The Institute urges the Board to move forward with a reconsideration of Statement No. 123 as soon as practicable. We continue to believe that accounting standards should (1) require issuers to treat the fair value of stock options granted to employees to be recognized as expense in the income statement and (2) ensure uniformity in how stock options are valued for this purpose.2 Mandatory expense treatment is necessary to ensure full and fair disclosure of issuers’ results of operations and financial position. We are pleased to see that the IASB proposal will require issuers following International Accounting Standards to expense the fair value of stock options granted to employees.
Issue No. 7 in the Invitation to Comment requests comment on whether the effect of forfeitures should be incorporated into the estimate of the fair value of options granted. Forfeitures occur when employees do not attain service requirements or performance conditions necessary for the options to vest. Statement No. 123 does not permit an entity to consider the effect of forfeitures when estimating the fair value of options granted. Instead, entities must either recognize forfeitures as they occur (by reducing compensation expense) or estimate the quantity of options to be forfeited and true up that estimate based on actual forfeitures. These two methods result in the same aggregate amount of compensation expense, but the amounts recognized in any single period may differ.
The IASB proposal requires issuers to consider the effects of forfeitures in estimating the fair value of options granted to employees. This means that the entity must incorporate forfeitures into the option-pricing model or adjust the model’s output when estimating the fair value of each option at grant date. When options are forfeited as a result of the employee’s failure to achieve vesting conditions, compensation expense recognized by the entity is not reversed. Essentially, the IASB proposal treats the services received related to forfeited options as a “contribution” by the employee.
The Institute believes that Statement No. 123’s approach, which excludes forfeitures from the estimate of the fair value of options granted is the most preferable approach. Requiring issuers to estimate future forfeitures and to incorporate that estimate into the option pricing model would enable them to “manage” the fair value of options granted and related compensation expense by adjusting their estimates. In addition, the IASB approach would not seem to allow issuers to adjust compensation expense for any variance between estimated and actual forfeitures. For these reasons, we believe excluding the effects of forfeitures from the estimate of the fair value of options granted combined with adjustment of compensation expense based on actual forfeitures yields the most accurate results. We also believe that analysts and investors are familiar with the Statement No. 123 approach and that adoption of the IASB approach may complicate their ability to estimate compensation expense and future earnings.

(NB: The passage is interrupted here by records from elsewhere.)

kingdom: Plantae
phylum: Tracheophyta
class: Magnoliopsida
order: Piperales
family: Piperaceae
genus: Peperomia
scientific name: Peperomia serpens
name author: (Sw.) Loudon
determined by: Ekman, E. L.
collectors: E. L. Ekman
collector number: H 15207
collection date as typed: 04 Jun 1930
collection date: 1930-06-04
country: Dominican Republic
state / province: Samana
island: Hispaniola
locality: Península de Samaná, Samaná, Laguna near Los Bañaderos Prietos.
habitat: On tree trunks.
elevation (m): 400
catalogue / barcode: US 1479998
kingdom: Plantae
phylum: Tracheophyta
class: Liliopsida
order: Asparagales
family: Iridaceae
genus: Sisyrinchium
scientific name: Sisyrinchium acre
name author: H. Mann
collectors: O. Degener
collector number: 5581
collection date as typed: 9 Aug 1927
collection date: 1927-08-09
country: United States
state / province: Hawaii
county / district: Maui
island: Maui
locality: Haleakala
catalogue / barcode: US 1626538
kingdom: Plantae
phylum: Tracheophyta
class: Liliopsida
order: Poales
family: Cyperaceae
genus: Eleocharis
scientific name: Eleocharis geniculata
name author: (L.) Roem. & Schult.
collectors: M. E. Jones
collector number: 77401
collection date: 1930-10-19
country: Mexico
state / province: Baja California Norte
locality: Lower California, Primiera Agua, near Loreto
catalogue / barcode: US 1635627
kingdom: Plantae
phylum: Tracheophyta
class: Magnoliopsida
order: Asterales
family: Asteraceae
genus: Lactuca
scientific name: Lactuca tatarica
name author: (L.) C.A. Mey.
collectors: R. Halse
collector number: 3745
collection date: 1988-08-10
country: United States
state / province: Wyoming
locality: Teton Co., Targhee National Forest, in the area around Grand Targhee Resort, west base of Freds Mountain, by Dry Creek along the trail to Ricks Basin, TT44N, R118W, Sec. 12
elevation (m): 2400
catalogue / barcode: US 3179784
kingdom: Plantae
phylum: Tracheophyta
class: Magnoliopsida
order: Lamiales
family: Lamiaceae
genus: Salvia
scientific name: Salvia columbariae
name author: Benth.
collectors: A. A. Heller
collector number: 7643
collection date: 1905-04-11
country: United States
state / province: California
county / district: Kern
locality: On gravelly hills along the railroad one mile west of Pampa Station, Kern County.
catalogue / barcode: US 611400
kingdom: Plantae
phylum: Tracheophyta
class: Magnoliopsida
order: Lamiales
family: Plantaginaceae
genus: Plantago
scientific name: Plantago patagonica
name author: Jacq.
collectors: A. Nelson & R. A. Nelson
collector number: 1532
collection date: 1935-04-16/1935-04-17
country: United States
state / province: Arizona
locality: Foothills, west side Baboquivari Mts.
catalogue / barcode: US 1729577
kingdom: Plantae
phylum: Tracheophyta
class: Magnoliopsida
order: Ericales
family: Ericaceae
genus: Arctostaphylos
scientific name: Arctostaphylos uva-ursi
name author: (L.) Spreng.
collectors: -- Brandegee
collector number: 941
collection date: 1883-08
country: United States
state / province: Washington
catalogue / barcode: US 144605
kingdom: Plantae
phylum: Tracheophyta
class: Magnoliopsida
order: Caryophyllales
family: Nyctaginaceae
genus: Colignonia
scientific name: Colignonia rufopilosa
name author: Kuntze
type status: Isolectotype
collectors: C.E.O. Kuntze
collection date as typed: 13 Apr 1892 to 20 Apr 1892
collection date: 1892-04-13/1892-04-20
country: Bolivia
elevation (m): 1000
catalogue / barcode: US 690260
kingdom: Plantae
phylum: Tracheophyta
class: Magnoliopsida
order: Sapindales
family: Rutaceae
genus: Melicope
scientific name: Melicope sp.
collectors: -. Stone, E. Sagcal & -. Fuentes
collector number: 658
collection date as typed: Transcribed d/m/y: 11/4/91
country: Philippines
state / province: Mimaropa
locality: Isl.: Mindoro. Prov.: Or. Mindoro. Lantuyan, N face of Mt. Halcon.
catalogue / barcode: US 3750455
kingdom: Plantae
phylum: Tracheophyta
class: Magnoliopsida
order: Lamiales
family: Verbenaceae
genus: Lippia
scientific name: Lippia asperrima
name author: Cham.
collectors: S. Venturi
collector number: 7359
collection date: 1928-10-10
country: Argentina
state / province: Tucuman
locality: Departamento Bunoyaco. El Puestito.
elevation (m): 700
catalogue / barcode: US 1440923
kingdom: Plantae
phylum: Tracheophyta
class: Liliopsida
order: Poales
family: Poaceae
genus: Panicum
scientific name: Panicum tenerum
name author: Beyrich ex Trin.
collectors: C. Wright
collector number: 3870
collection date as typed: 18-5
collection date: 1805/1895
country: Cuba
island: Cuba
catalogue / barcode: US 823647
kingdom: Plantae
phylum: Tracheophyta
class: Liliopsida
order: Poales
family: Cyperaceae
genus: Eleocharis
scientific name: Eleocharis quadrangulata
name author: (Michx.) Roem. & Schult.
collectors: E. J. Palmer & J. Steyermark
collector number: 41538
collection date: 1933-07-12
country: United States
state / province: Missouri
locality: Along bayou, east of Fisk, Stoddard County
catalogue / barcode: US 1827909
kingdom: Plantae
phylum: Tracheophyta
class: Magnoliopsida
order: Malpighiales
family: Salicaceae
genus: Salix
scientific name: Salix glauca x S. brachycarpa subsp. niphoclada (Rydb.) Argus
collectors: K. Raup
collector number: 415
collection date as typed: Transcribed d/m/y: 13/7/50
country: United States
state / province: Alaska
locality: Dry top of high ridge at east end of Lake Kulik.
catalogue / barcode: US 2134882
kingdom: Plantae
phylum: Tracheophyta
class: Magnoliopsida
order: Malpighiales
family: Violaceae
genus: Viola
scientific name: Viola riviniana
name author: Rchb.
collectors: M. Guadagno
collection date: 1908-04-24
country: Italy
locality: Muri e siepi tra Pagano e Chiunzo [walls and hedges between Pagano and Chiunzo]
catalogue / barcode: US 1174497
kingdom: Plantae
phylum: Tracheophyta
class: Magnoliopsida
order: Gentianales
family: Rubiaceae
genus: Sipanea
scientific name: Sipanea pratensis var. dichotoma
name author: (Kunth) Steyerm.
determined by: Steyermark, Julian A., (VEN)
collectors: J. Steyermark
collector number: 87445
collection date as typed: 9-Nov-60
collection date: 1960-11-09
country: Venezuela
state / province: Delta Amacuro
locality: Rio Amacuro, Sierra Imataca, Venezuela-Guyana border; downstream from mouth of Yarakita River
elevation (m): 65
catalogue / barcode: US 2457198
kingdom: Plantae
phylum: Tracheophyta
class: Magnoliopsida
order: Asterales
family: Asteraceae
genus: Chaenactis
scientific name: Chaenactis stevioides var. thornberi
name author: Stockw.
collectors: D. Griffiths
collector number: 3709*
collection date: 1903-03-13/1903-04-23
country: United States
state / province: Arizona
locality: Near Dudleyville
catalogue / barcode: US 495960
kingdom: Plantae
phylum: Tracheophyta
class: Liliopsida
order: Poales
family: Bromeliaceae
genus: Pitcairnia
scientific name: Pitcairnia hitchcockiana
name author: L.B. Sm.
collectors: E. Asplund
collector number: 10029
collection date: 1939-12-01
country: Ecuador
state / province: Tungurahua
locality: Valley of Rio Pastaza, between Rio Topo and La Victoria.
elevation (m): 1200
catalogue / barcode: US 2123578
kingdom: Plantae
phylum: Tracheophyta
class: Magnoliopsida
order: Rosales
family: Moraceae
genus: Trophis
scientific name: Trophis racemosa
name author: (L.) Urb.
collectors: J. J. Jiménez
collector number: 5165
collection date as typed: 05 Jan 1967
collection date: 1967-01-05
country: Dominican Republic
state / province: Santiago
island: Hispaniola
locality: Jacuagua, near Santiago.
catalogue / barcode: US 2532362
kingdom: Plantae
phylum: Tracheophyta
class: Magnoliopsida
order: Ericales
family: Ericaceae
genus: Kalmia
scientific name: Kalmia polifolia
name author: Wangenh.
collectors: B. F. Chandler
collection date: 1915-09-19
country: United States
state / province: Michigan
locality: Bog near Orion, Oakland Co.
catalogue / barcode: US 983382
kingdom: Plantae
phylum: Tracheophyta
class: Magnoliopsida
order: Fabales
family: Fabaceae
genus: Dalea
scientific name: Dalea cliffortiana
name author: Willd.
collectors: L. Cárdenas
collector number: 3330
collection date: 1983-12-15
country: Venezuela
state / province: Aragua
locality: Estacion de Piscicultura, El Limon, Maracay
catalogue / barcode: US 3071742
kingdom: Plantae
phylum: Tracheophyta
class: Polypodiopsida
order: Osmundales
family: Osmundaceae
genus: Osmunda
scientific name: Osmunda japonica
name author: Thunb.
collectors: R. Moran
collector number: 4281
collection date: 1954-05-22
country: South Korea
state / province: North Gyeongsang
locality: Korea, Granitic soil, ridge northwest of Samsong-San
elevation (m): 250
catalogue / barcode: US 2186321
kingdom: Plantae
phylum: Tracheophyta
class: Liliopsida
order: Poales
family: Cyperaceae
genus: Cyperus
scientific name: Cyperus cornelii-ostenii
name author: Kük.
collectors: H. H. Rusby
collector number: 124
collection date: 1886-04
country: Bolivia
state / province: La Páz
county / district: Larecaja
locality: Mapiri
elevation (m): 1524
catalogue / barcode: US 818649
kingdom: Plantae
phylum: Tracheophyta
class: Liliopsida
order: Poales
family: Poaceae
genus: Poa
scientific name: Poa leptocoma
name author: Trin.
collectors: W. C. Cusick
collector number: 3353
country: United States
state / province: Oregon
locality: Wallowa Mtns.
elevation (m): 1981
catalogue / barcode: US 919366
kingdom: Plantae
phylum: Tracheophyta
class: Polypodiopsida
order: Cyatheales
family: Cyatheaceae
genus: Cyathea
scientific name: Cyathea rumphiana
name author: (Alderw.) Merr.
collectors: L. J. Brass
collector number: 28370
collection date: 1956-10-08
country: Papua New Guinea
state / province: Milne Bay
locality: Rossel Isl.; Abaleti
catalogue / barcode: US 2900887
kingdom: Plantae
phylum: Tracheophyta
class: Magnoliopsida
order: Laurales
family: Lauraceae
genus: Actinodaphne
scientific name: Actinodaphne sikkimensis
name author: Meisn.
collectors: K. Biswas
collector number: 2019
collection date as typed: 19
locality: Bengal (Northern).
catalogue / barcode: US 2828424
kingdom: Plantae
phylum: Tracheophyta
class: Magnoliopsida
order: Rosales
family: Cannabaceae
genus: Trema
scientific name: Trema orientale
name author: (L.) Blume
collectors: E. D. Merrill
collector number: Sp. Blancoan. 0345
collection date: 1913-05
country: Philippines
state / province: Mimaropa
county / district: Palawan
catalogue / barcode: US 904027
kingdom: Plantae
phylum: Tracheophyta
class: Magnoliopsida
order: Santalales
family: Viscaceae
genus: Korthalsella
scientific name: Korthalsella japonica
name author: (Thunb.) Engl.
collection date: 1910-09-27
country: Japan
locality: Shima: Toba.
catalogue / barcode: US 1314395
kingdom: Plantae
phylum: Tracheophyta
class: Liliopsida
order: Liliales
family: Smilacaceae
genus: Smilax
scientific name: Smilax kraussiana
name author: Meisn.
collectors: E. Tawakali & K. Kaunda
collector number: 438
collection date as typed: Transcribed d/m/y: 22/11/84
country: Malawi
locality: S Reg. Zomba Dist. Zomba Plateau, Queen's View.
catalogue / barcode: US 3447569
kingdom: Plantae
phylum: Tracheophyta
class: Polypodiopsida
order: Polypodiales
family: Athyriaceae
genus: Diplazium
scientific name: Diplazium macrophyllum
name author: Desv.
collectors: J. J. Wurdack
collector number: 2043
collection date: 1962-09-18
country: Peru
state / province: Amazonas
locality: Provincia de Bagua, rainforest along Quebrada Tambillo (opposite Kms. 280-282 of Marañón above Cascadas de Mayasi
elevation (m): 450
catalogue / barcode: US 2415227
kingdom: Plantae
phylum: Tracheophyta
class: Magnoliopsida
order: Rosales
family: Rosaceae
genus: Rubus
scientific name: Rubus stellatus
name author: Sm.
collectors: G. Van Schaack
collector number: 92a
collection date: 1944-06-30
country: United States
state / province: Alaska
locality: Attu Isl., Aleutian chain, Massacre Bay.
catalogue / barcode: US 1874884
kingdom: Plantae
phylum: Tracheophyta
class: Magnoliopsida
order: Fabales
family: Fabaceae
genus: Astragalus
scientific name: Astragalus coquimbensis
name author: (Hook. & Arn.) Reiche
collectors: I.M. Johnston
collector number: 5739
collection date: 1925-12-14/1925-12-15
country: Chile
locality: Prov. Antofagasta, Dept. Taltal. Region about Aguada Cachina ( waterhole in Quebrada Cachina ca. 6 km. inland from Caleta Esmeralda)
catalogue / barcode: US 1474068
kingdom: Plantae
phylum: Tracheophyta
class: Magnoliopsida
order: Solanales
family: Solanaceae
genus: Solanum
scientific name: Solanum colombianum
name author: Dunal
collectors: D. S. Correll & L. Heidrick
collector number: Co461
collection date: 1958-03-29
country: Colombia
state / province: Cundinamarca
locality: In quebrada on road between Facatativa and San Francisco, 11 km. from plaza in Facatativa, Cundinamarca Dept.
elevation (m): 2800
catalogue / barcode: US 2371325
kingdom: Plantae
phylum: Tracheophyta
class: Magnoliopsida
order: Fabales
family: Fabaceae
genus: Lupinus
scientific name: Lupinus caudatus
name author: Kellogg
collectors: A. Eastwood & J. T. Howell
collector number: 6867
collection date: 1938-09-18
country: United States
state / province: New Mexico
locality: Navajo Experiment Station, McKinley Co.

We appreciate the Board’s consideration of our comments. If you have any questions, please contact the undersigned at 202/326-5851.
Gregory M. Smith
Director–Operations/Compliance & Fund Accounting
1 The Investment Company Institute is the national association of the American investment company industry. Its membership includes 8,938 open-end investment companies (“mutual funds”), 535 closed-end investment companies, and six sponsors of unit investment trusts. Its mutual fund members have assets of about $6.539 trillion, accounting for approximately 95 percent of total industry assets, and 90.2 million individual shareholders.